June 12, 2015
Sometimes the simplest experiences become cool through creative terminology.Today, I will share some examples from camp.
You have already heard about Man Cave (http://blog.campchampions.com/lego-lessons-in-the-man-cave). Frankly, I think we could sit in a room, grunt and shuffle rocks around and the boys would like it as long as we call it Man Cave. Friendship Games works as a name for the girls. They openly value friendship and communication, so we are good with this name. Guys, on the other hand, love the Cave.
Every morning, we have a break between 2nd and 3rd activity featuring a piece of fruit. We, however, were smart enough to avoid calling it a “Fruit Break”. Nope. It is a Fruit Frenzy. A FRENZY. I am excited just thinking about it.
The Senior Campers guys (those finishing the 9th, 10th and 11th grade) play a game called War Lords. This is a powerful and even ominous name that inspires enthusiasm. But let me describe the game.

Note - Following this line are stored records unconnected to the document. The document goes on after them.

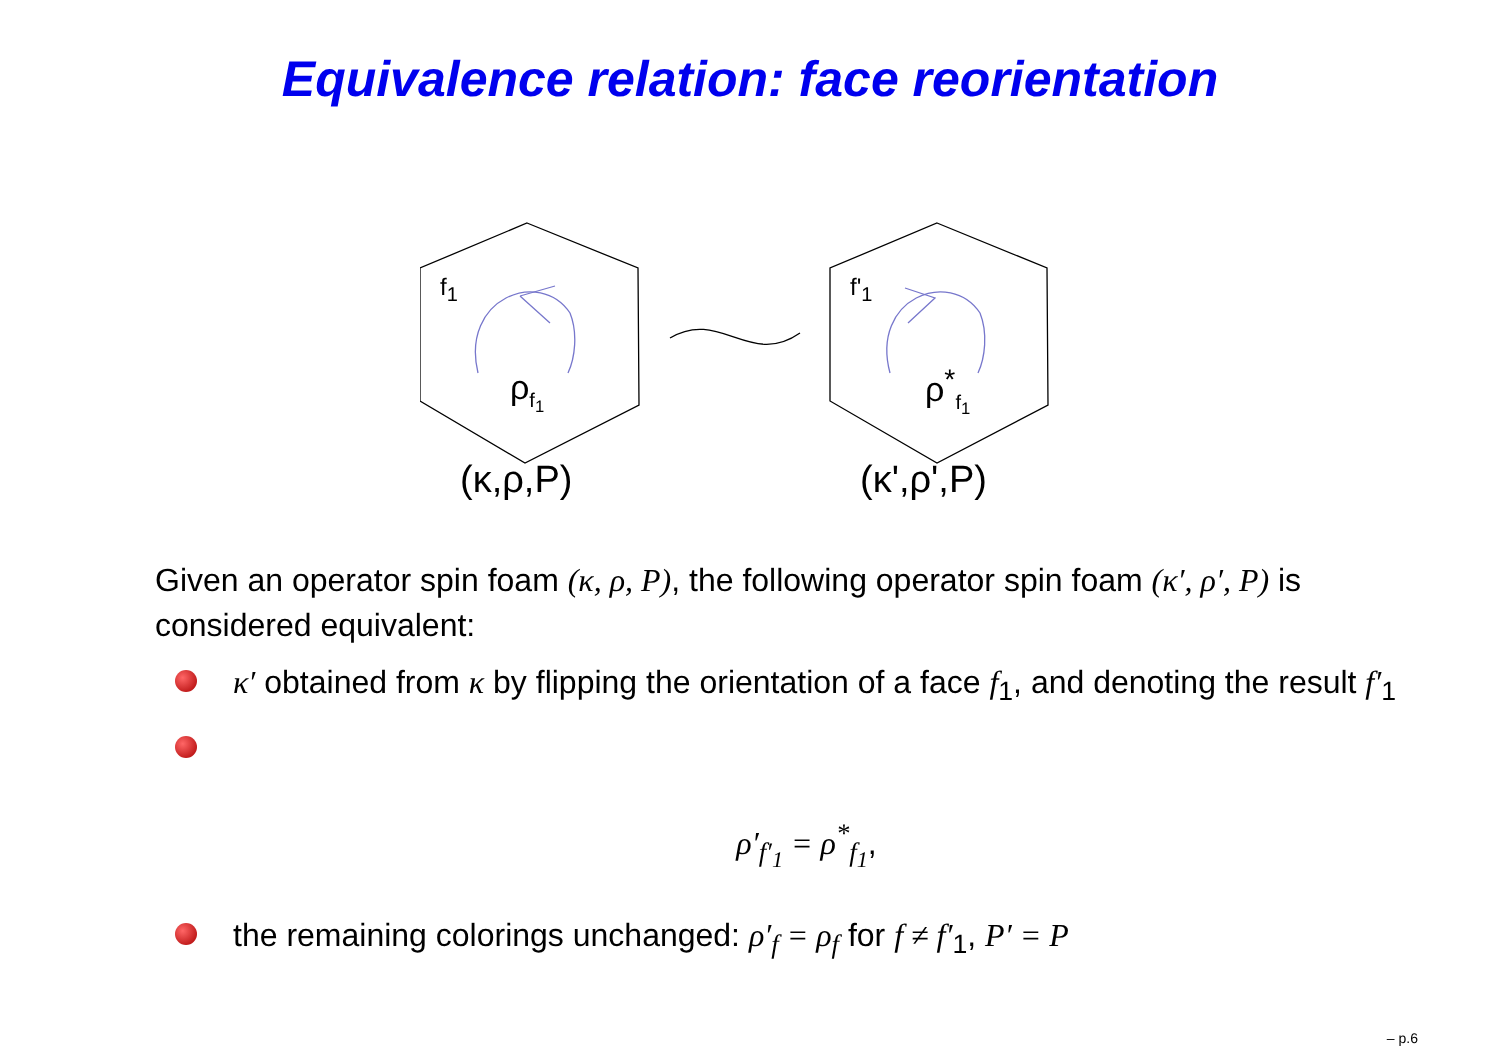Equivalence relation: face reorientation
f<sub>1</sub>
ρ<sub>f<sub>1</sub></sub>
(κ,ρ,P)
f'<sub>1</sub>
ρ<sup>*</sup><sub>f<sub>1</sub></sub>
(κ',ρ',P)
Given an operator spin foam (κ, ρ, P), the following operator spin foam (κ′, ρ′, P) is considered equivalent:
κ′ obtained from κ by flipping the orientation of a face f<sub>1</sub>, and denoting the result f′<sub>1</sub>
ρ′<sub>f′<sub>1</sub></sub> = ρ<sup>*</sup><sub>f<sub>1</sub></sub>,
the remaining colorings unchanged: ρ′<sub>f</sub> = ρ<sub>f</sub> for f ≠ f′<sub>1</sub>, P′ = P
– p.6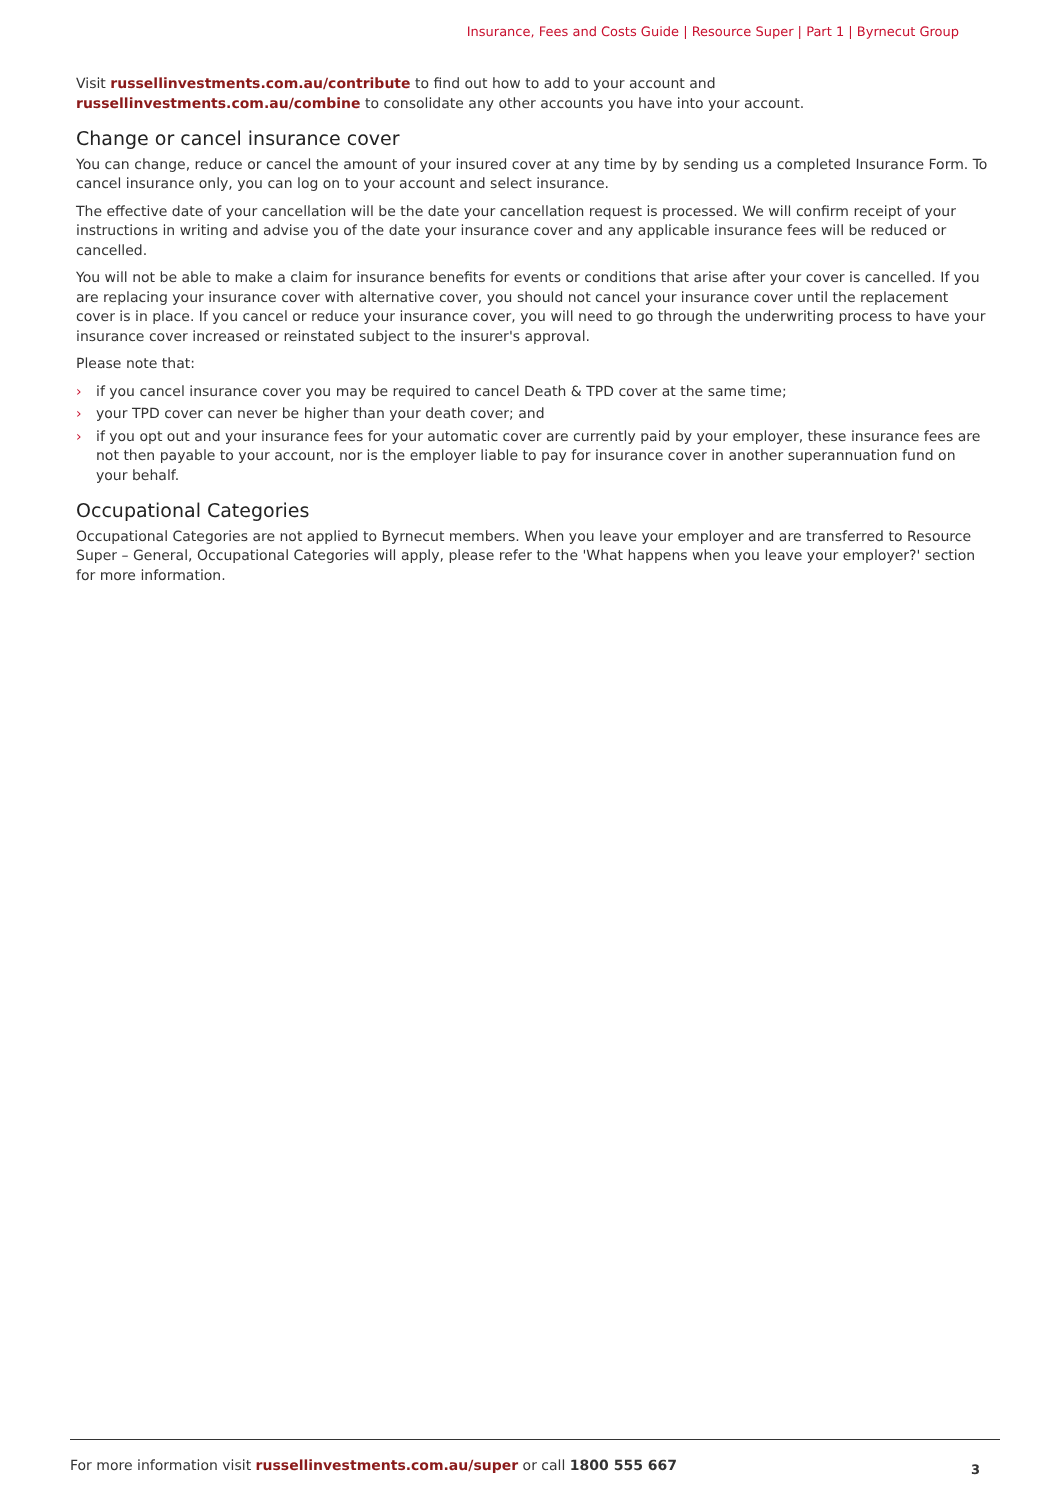Insurance, Fees and Costs Guide | Resource Super | Part 1 | Byrnecut Group
Visit russellinvestments.com.au/contribute to find out how to add to your account and russellinvestments.com.au/combine to consolidate any other accounts you have into your account.
Change or cancel insurance cover
You can change, reduce or cancel the amount of your insured cover at any time by by sending us a completed Insurance Form. To cancel insurance only, you can log on to your account and select insurance.
The effective date of your cancellation will be the date your cancellation request is processed. We will confirm receipt of your instructions in writing and advise you of the date your insurance cover and any applicable insurance fees will be reduced or cancelled.
You will not be able to make a claim for insurance benefits for events or conditions that arise after your cover is cancelled. If you are replacing your insurance cover with alternative cover, you should not cancel your insurance cover until the replacement cover is in place. If you cancel or reduce your insurance cover, you will need to go through the underwriting process to have your insurance cover increased or reinstated subject to the insurer's approval.
Please note that:
› if you cancel insurance cover you may be required to cancel Death & TPD cover at the same time;
› your TPD cover can never be higher than your death cover; and
› if you opt out and your insurance fees for your automatic cover are currently paid by your employer, these insurance fees are not then payable to your account, nor is the employer liable to pay for insurance cover in another superannuation fund on your behalf.
Occupational Categories
Occupational Categories are not applied to Byrnecut members. When you leave your employer and are transferred to Resource Super – General, Occupational Categories will apply, please refer to the 'What happens when you leave your employer?' section for more information.
For more information visit russellinvestments.com.au/super or call 1800 555 667 3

The ball is simply a Wiffle Ball. Each player has a Pickleball paddle, which is made of hard plastic and is roughly the size of a racquetball racquet. The goalie has a paddle and a rack from the industrial dishwashing machine. You know the racks that you place a cup in upside down? That is the goalie’s tool. The game is essentially like lacrosse or soccer; each team attempts to advance the ball and hit it through the net.
Pass the goalie with the dishwashing equipment.
If we were to call it “Pickle-Crosse” or “Wiffle Pass the Dishwasher Goalie”, no one would care.
But it is called War Lords and the Senior Camper guys deeply believe that it should be an Olympic event.
[On a related note: the sport of “Curling” – one of my favorite Winter Olympic indulgences – would benefit greatly from a better name. “Ice Lords” or “Broom Battle” would certainly be good for a 10-20% increase in viewership.]
The final example comes is related to the picture I include with the blog.
Every camper goes to every meal. We call the campers to meals by division and they stroll to the Fillin’ Station (our Mess Hall) to eat.
Except the Rookies (the youngest boys). They do not respond to a simple call and they certainly do not stroll. They line up with their counselors who have an American flag and Camp Champions flag. Whoever is calling campers to the Fillin’ Station essentially announces a charge. The entire Rookie Division then runs to the dining hall.
We call this the Running of the Rookies.
If you watch this spectacle without smiling, I would worry about you. I will jog outside just to watch it.
So something as simple as going to dinner becomes a mission, a charge, a shared experience.
One of the best benefits of summer camp is showing every child that even the mundane can be made magical. I hope that every camper (and counselor for that matter) leaves camp striving to find the silly joys in the simplest of tasks.